GOAL OF THE EXERCISE> Put the lines below into a Markdown table with the columns No. and Text, numbering each row and skipping blank lines. Leave the pictures out.

Page images and their extracted text:
—————
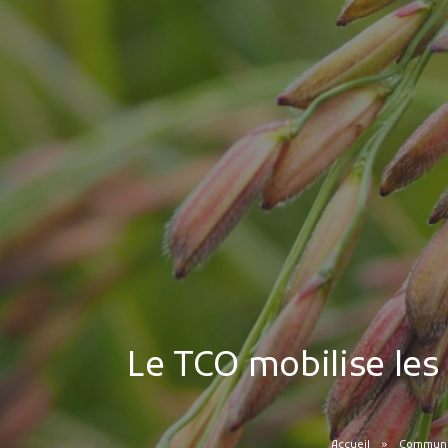
Le TCO mobilise les
Accueil
Communiq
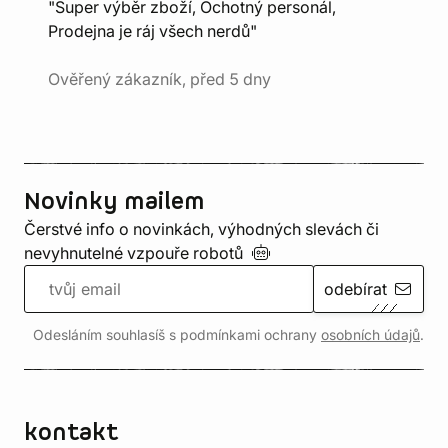
"Super výběr zboží, Ochotný personál,
Prodejna je ráj všech nerdů"
Ověřený zákazník, před 5 dny
Novinky mailem
Čerstvé info o novinkách, výhodných slevách či
nevyhnutelné vzpouře
robotů
odebírat
Odesláním souhlasíš s podmínkami ochrany
osobních údajů
.
kontakt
—————
SOLUTION TO THE PROBLEM>
| No. | Text |
|---|---|
| 1 | Le TCO mobilise les |
| 2 | Accueil |
| 3 | Communiq |
| 4 | "Super výběr zboží, Ochotný personál, |
| 5 | Prodejna je ráj všech nerdů" |
| 6 | Ověřený zákazník, před 5 dny |
| 7 | Novinky mailem |
| 8 | Čerstvé info o novinkách, výhodných slevách či |
| 9 | nevyhnutelné vzpouře |
| 10 | robotů |
| 11 | odebírat |
| 12 | Odesláním souhlasíš s podmínkami ochrany |
| 13 | osobních údajů |
| 14 | . |
| 15 | kontakt |